Images with bounding boxes:
• • • • • • •

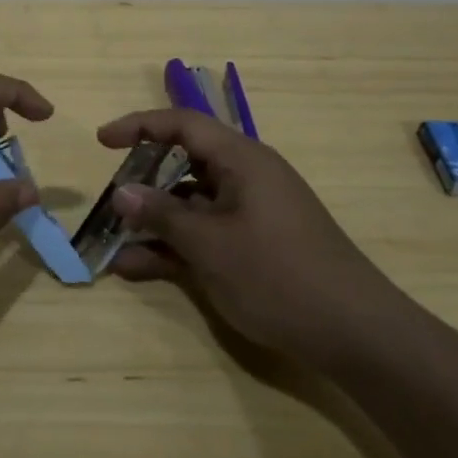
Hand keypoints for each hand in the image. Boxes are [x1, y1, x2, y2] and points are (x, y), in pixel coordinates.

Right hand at [99, 108, 401, 362]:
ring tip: (113, 244)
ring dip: (154, 222)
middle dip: (143, 181)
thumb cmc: (278, 275)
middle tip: (109, 202)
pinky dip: (175, 246)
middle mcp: (247, 178)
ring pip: (191, 204)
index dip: (139, 126)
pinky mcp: (255, 246)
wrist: (355, 333)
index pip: (183, 124)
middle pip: (185, 163)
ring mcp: (251, 214)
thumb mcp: (210, 245)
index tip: (102, 142)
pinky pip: (205, 234)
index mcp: (242, 160)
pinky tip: (137, 268)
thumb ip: (162, 215)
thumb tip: (120, 192)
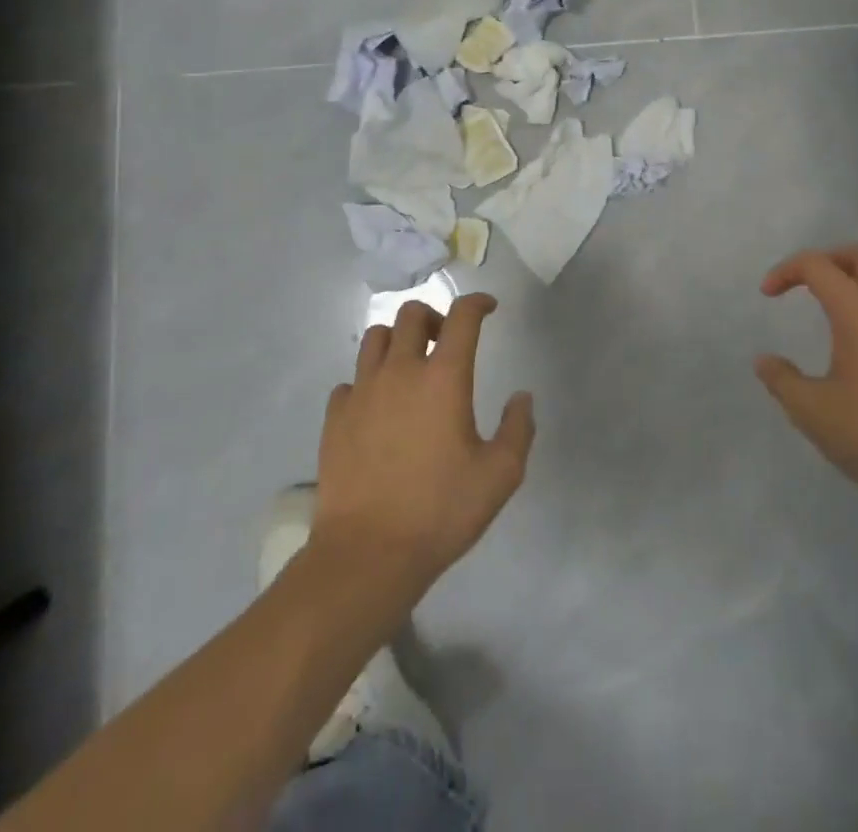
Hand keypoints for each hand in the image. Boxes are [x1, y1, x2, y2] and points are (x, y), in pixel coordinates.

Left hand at [311, 295, 534, 602]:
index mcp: (443, 377)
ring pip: (375, 337)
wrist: (368, 554)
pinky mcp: (335, 417)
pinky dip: (368, 381)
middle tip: (446, 342)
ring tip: (410, 367)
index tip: (488, 307)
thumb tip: (521, 397)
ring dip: (397, 341)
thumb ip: (518, 429)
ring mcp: (362, 391)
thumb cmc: (440, 511)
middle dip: (434, 317)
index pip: (461, 316)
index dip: (478, 303)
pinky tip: (378, 407)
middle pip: (411, 314)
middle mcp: (400, 371)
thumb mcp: (500, 476)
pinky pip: (350, 380)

• • • • • • •

→ ABOUT THIS TASK
With pictures left out, transcribe each line from the one containing "middle dip: (143, 181)" through the end of the data, both ends included.

→ SOLUTION TO THIS PROBLEM
middle dip: (143, 181)
thumb cmc: (278, 275)
middle tip: (109, 202)
pinky dip: (175, 246)
middle mcp: (247, 178)
ring pip: (191, 204)
index dip: (139, 126)
pinky mcp: (255, 246)
wrist: (355, 333)
index pip: (183, 124)
middle pip: (185, 163)
ring mcp: (251, 214)
thumb mcp: (210, 245)
index tip: (102, 142)
pinky pip: (205, 234)
index mcp: (242, 160)
pinky tip: (137, 268)
thumb ip: (162, 215)
thumb tip: (120, 192)
Hand keypoints for each hand in the image. Boxes are [x1, y1, x2, y2] and points are (x, y), in pixel coordinates.

Left hand at [311, 295, 534, 602]:
index mcp: (443, 377)
ring pip: (375, 337)
wrist: (368, 554)
pinky mcp: (335, 417)
pinky dip: (368, 381)
middle tip: (446, 342)
ring tip: (410, 367)
index tip: (488, 307)
thumb tip: (521, 397)
ring dip: (397, 341)
thumb ip: (518, 429)
ring mcp: (362, 391)
thumb cmc: (440, 511)
middle dip: (434, 317)
index pip: (461, 316)
index dip: (478, 303)
pinky tip: (378, 407)
middle pip: (411, 314)
middle mcp: (400, 371)
thumb mcp: (500, 476)
pinky pip: (350, 380)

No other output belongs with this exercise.